Arrow-right Camera
The Spokesman-Review Newspaper
Spokane, Washington  Est. May 19, 1883

Monroe hill fire threatens buildings

Passing truck fired firework into field, investigator told

Firefighters overhaul a retaining wall after a firework started a fire Thursday along North Monroe Street. (Dan Pelle)

Firefighters raced Thursday to save several north Spokane homes after someone reportedly shot a firework out of a moving pickup and started a brush fire that burned nearly an acre of grass and brush.

Battalion Chief Clive Jones said crews were dispatched at 1:56 p.m. to reports of a brush fire near the intersection of Monroe Street and Cora Avenue, with a building threatened.

“We are investigating reports that someone fired a firework from a vehicle into the field. We stopped the fire at the top of the hill” just shy of several homes on Glass Avenue, Jones said.

A fire investigator was on scene talking to witnesses who said they saw someone in a white Ford F-150 fire what appeared to be a multiple shot mortar that started fire on both sides of Cora Avenue.

The fire burned up the hill in grass and ponderosa pine trees north of Cora, burned a line of trees and shrubs and melted a vinyl fence next to an unoccupied building at 3400 N. Monroe St.
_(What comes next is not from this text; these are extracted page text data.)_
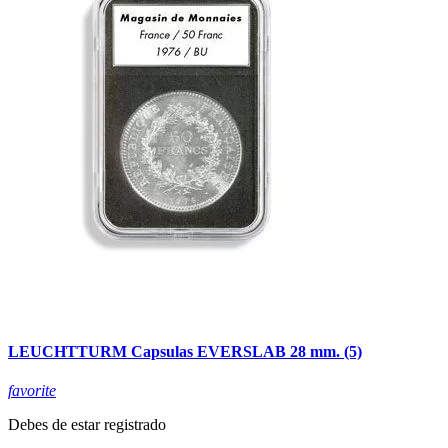
LEUCHTTURM Capsulas EVERSLAB 28 mm. (5)
favorite
Debes de estar registrado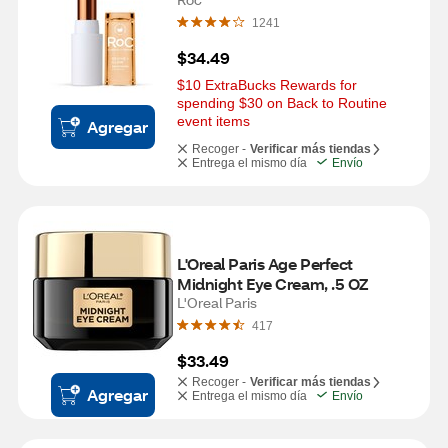
1241
$34.49
$10 ExtraBucks Rewards for 
spending $30 on Back to Routine 
event items
Agregar
Recoger -
Verificar más tiendas
Entrega el mismo día
Envío
L'Oreal Paris Age Perfect 
Midnight Eye Cream, .5 OZ
L'Oreal Paris
417
$33.49
Recoger -
Verificar más tiendas
Agregar
Entrega el mismo día
Envío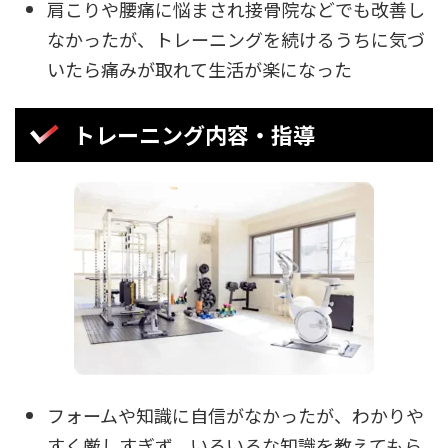
肩こりや腰痛に悩まされ接骨院などでも改善し
なかったが、トレーニングを続けるうちに気づ
いたら痛みが取れて生活が楽になった
トレーニング内容・指導
フォームや知識に自信がなかったが、わかりや
すく厳しすぎず、いろいろな知識を教えてもら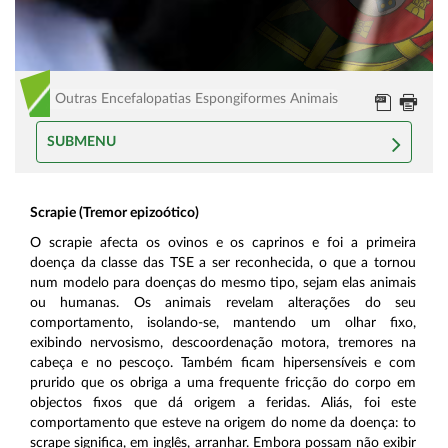
Outras Encefalopatias Espongiformes Animais
SUBMENU
Scrapie (Tremor epizoótico)
O scrapie afecta os ovinos e os caprinos e foi a primeira
doença da classe das TSE a ser reconhecida, o que a tornou
num modelo para doenças do mesmo tipo, sejam elas animais
ou humanas. Os animais revelam alterações do seu
comportamento, isolando-se, mantendo um olhar fixo,
exibindo nervosismo, descoordenação motora, tremores na
cabeça e no pescoço. Também ficam hipersensíveis e com
prurido que os obriga a uma frequente fricção do corpo em
objectos fixos que dá origem a feridas. Aliás, foi este
comportamento que esteve na origem do nome da doença: to
scrape significa, em inglês, arranhar. Embora possam não exibir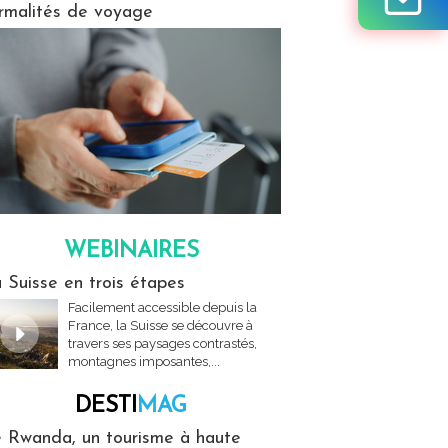
rmalités de voyage
WEBINAIRES
res
 Suisse en trois étapes
Facilement accessible depuis la
France, la Suisse se découvre à
travers ses paysages contrastés,
montagnes imposantes,...
DESTI
MAG
MAG
 Rwanda, un tourisme à haute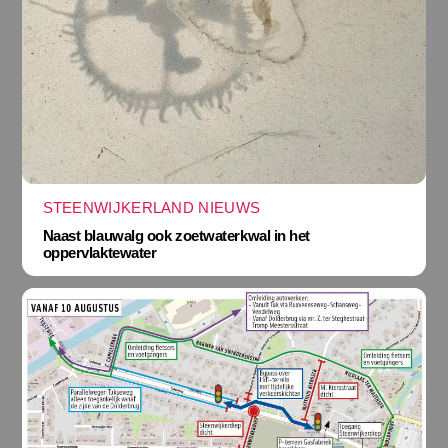
STEENWIJKERLAND NIEUWS
Naast blauwalg ook zoetwaterkwal in het
oppervlaktewater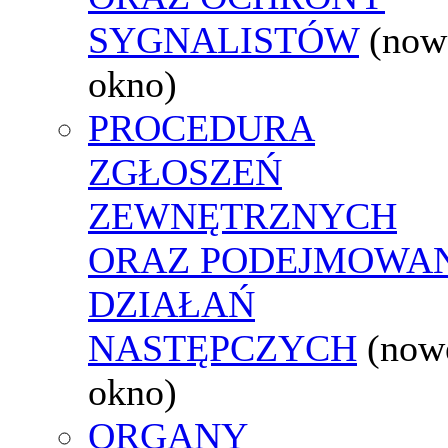
SYGNALISTÓW
(now
okno)
PROCEDURA
ZGŁOSZEŃ
ZEWNĘTRZNYCH
ORAZ PODEJMOWA
DZIAŁAŃ
NASTĘPCZYCH
(now
okno)
ORGANY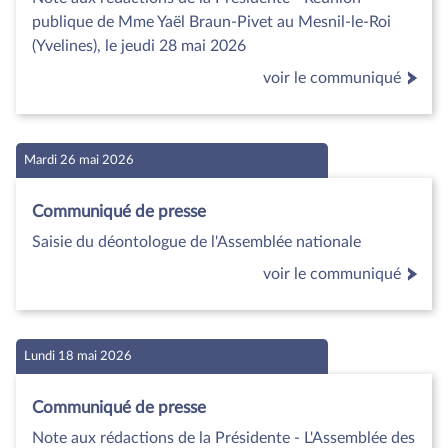
publique de Mme Yaël Braun-Pivet au Mesnil-le-Roi
(Yvelines), le jeudi 28 mai 2026
voir le communiqué
Mardi 26 mai 2026
Communiqué de presse
Saisie du déontologue de l'Assemblée nationale
voir le communiqué
Lundi 18 mai 2026
Communiqué de presse
Note aux rédactions de la Présidente - L'Assemblée des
South of Cora, fire got into railroad ties which forced fire crews to dismantle a retaining wall to get at the fire.

Christopher Helm, who lives next to that building, said he had been working on plumbing inside his home.

“I walked out and saw a firetruck and smoke. I didn’t even know this was happening,” Helm said.

The fire reached his property and fire crews moved his pop-up camper trailer. Fire burned grass right up to the trailer and melted some of the trailer’s siding and a light cover before firefighters pushed it out of the way.

“The firefighters saved my camper,” Helms said. “I had no idea this was taking place.”

The family had plans to watch fireworks Thursday night. But with a lot of kids shooting off fireworks in the neighborhood for the last couple of days, Helm was rethinking his holiday plans.

“It makes me a little nervous to leave my house,” he said.

Up on Glass Avenue, the closest road above the fire, Mike Fairburn said he was reading when he looked out and saw smoke billowing up the hill. He ran over and looked down at the fire that burned about 15 minutes before the first fire crews arrived.

“You could just tell by the moisture in the plants that it was not moving very fast,” Fairburn said.

“But in another week, I would be nervous. We are fortunate for the timing of it.”